Effects of Income Inequality in Brazil
Brazil is a country with fascinating geographical features, climate and fertile soils that support commercial agriculture. In addition, Brazil, a South American country prides in being home to people with diverse origins, including its indigenous tribes, whites, blacks and Asians. While these diversities are a basis of a strong nation, they also provide ground for social and economic inequalities. Brazil has a long history of inequalities. In 2002, it was the eight most unequal countries on the planet, based on UNDP-Gini index. South Africa is the only large country that is more unequal than Brazil. Others are smaller nations lime Namibia and Seychelles. For this reason, the effects of income inequality in Brazil are real, cutting across the country’s economic sphere.
Understanding the effects of income inequality in Brazil
Despite its significant growth, Brazil continues to grapple with income inequality. However, in recent years, the country has recorded a decline in the level of inequalities. For example, its GINI coefficient dropped from 0.596 in 2001 to 0.543 in 2009. However, the numbers still point to a serious challenge of income disparity.
Brazil’s high-income concentration is among the richest 1% of the population, who add to less than 2 million people. This group alone controls about 13% of the total household income. This figure is similar to what the poorest majority control, who are about 50% of the population, translating to approximately 80 million Brazilians.

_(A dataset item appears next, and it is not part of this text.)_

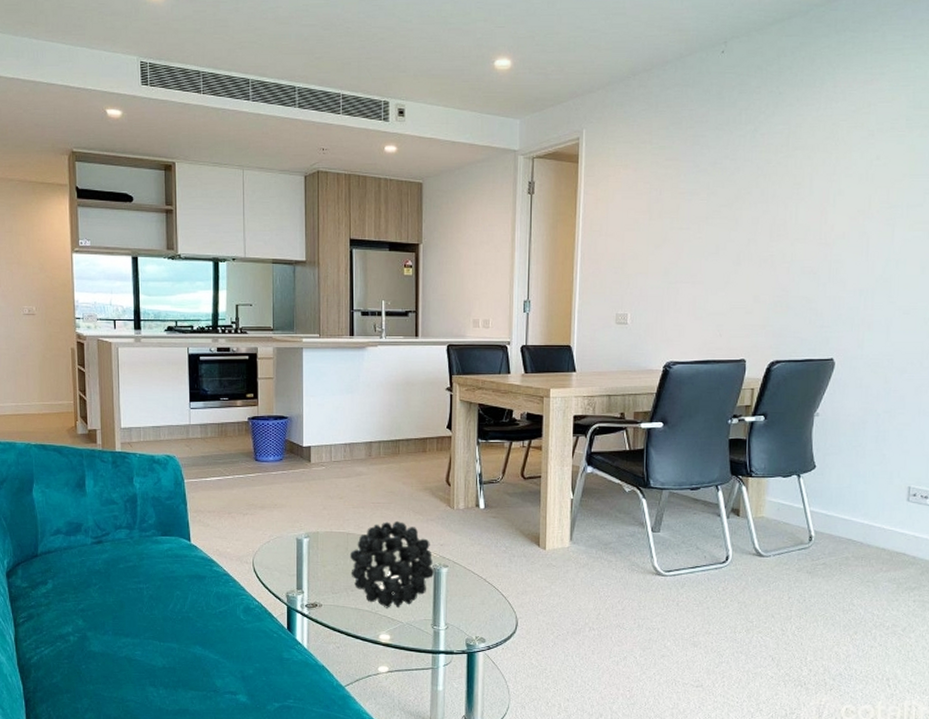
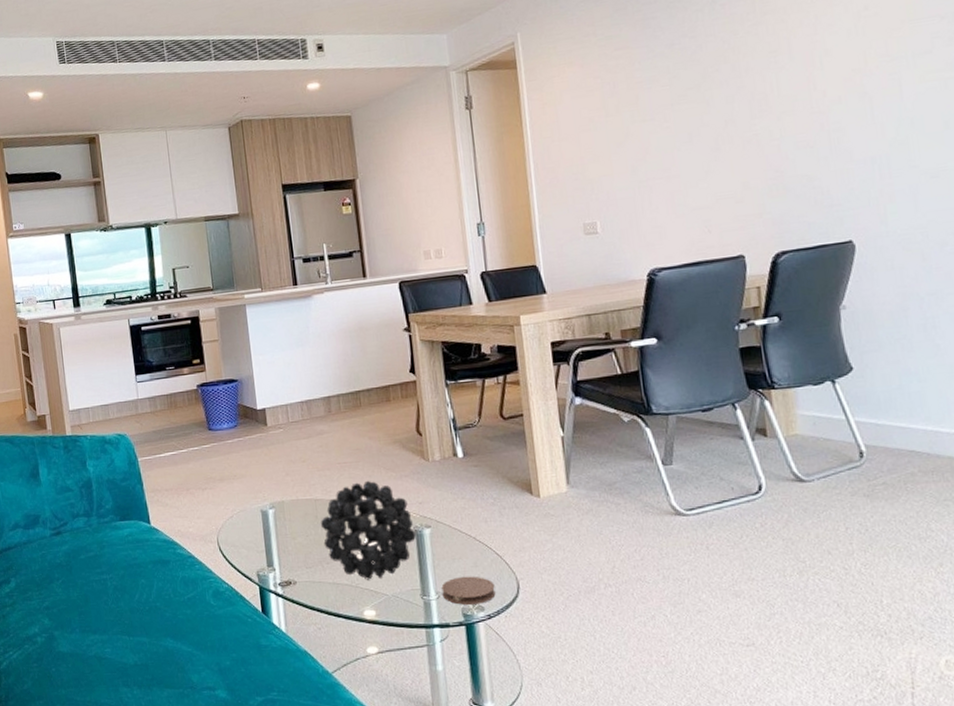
coaster: none [451,611,497,636] -> present [441,576,496,605]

Thus, the effects of income inequality in Brazil present a scenario that contradicts the economy size of the country.
Causes of income inequality in Brazil
Several factors contribute to the high levels of income inequality in Brazil. Some of these include rural urban divide, low education level, high taxation and land ownership issues among others. In this section, we shall discuss some of these factors in details. Firstly, huge income disparities exist between urban dwellers and the rural inhabitants. Majority of those in rural areas lack proper education, healthcare and infrastructure. Compounded with inability to access technology, formal education and professional training, people in rural areas stare at high levels of unemployment. This means that they contribute less revenue to the economy as compared to their urban counterparts.
In addition, the effects of income inequality in Brazil stem from low levels of education among majority of Brazilians. Low education is a major cause of income inequality as it promotes low social mobility. When people lack proper education, they cannot move around looking for opportunities to better their lives. As a result, the efforts of reducing the gap between the haves and have-nots get slimmer. Notably, Brazil’s illiteracy level is about 10.2% besides having a poor education system.
Another factor contributing to high levels of income inequality in Brazil are heavy taxes, which the government levies its people. Because of this, food prices in the country are too high for the poor to afford, making it a burden to those living in abject poverty. The tax load for those earning high salaries, 30 times more than the minimum wage is about 26.3%. While that for people with lower salaries, less than twice the minimum wage is about 48.8%. The disparity shows how entrenched the problem of inequality is in Brazil.
Analysis of the effects of income inequality in Brazil
Brazil is one of the leading exporters of agricultural produce in the world. As an agri-business economy, there has been high demand for land ownership in the country, with the rich taking advantage of the situation. Through agrarian reforms, the government was able to resettle many family farms that employ up to 74% of agricultural workers. With high land ownership concentration, it becomes hard for families to compete favorably with large-scale producers who control the market.
In understanding the effects of income inequality in Brazil, it is important to look at the social security pension scheme that makes it mandatory for Brazilians through the pay-as-you-go platform. The system is in two forms, for public and private sector workers. For private workers, the rule provides a contribution limit even though this cap does not apply to public service workers. This sheer inequality promotes income disparities between those working for the government and those in the private sector.